--- Information supplied ---
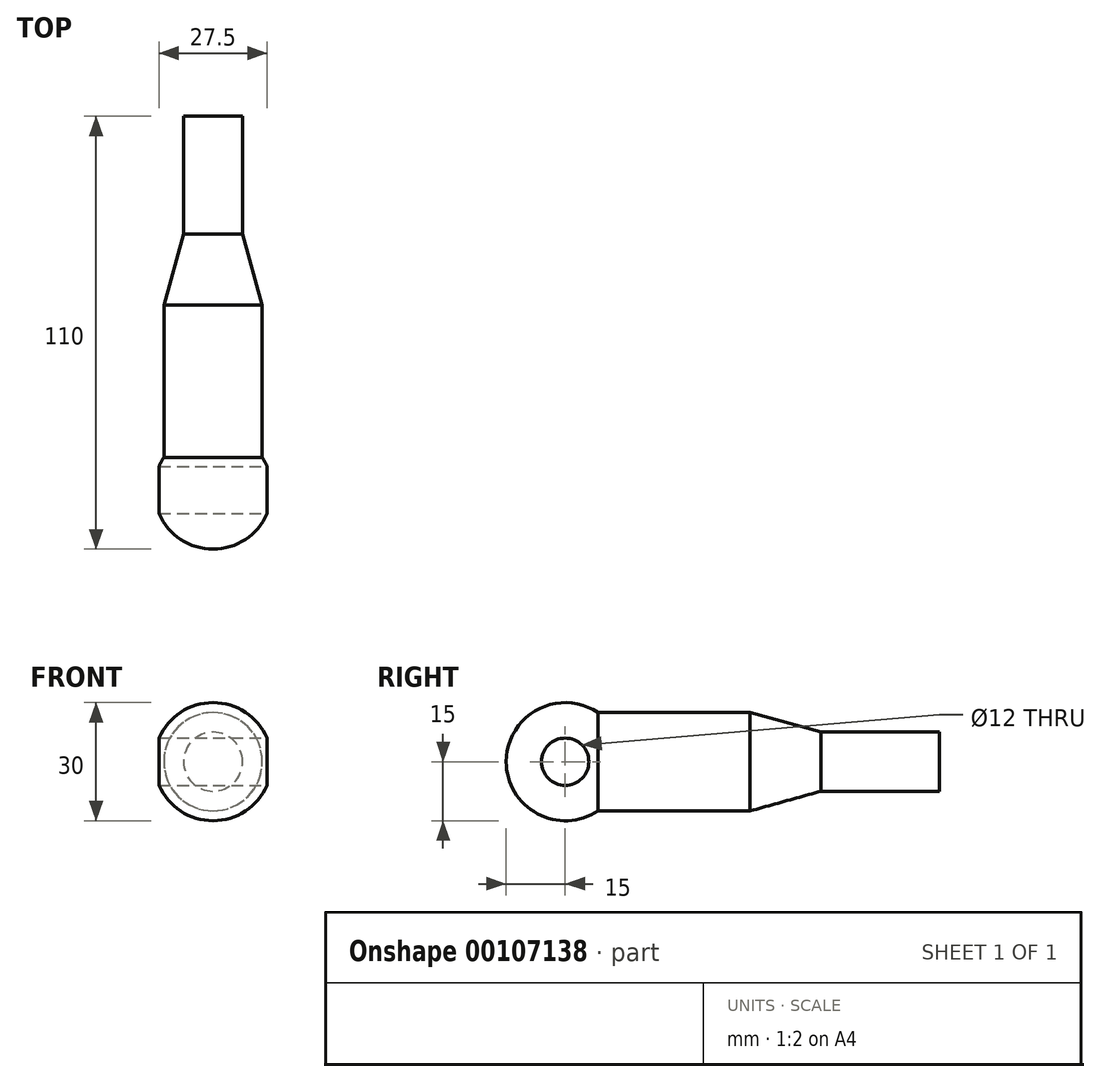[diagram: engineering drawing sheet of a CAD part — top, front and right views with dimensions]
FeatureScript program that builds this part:
annotation { "Feature Type Name" : "Feature", "Feature Type Description" : "" }
export const myFeature = defineFeature(function(context is Context, id is Id, definition is map)
    precondition{}
    {
        {
            var Q0;
            Q0=qCreatedBy(makeId("Right.planeOp"),FACE);
            var sketch = newSketch(context, id + "F0", { "sketchPlane" : qUnion([Q0])});
            skLineSegment(sketch, "E0", {"start": v(95, 0) * mm, "end": v(95, 7.5) * mm});
            skLineSegment(sketch, "E1", {"start": v(95, 7.5) * mm, "end": v(65, 7.5) * mm});
            skArc(sketch, "E2", {"start": v(-15, 0) * mm, "mid": v(-7.1, 13.22) * mm, "end": v(8.3, 12.5) * mm});
            skLineSegment(sketch, "E3", {"start": v(8.3, 12.5) * mm, "end": v(47, 12.5) * mm});
            skLineSegment(sketch, "E4", {"start": v(47, 12.5) * mm, "end": v(65, 7.5) * mm});
            skLineSegment(sketch, "E5", {"start": v(-15, 0) * mm, "end": v(95, 0) * mm});
            skLineSegment(sketch, "E6", {"start": v(-36.58, 0) * mm, "end": v(126.39, 0) * mm, "construction": true});
            skSolve(sketch);
        }
        {
            var Q0;
            Q0 = qSketchRegion(id + "F0", true);
            var Q1;
            Q1=sQuery(id+"F0.wireOp",EDGE,"E6");
            revolve(context, id + "F1", {"entities" : qUnion([Q0]), "axis" : qUnion([Q1]), "revolveType" : RevolveType.FULL});
        }
        {
            var Q0;
            Q0=qCreatedBy(makeId("Right.planeOp"),FACE);
            var sketch = newSketch(context, id + "F2", { "sketchPlane" : qUnion([Q0])});
            skCircle(sketch, "E7", {"center": v(0, 0) * mm, "radius": 6 * mm});
            skSolve(sketch);
        }
        {
            var Q0;
            Q0 = qSketchRegion(id + "F2", true);
            extrude(context, id + "F3", {"entities" : qUnion([Q0]), "operationType" : NewBodyOperationType.REMOVE, "endBound" : BoundingType.SYMMETRIC, "oppositeDirection" : true, "depth" : 76.87 * mm});
        }
    });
---
▸ Short problem
Report every line of the records that contains the string "skLineSegment", copying each such line in full.

▸ Exercise response
            skLineSegment(sketch, "E0", {"start": v(95, 0) * mm, "end": v(95, 7.5) * mm});
            skLineSegment(sketch, "E1", {"start": v(95, 7.5) * mm, "end": v(65, 7.5) * mm});
            skLineSegment(sketch, "E3", {"start": v(8.3, 12.5) * mm, "end": v(47, 12.5) * mm});
            skLineSegment(sketch, "E4", {"start": v(47, 12.5) * mm, "end": v(65, 7.5) * mm});
            skLineSegment(sketch, "E5", {"start": v(-15, 0) * mm, "end": v(95, 0) * mm});
            skLineSegment(sketch, "E6", {"start": v(-36.58, 0) * mm, "end": v(126.39, 0) * mm, "construction": true});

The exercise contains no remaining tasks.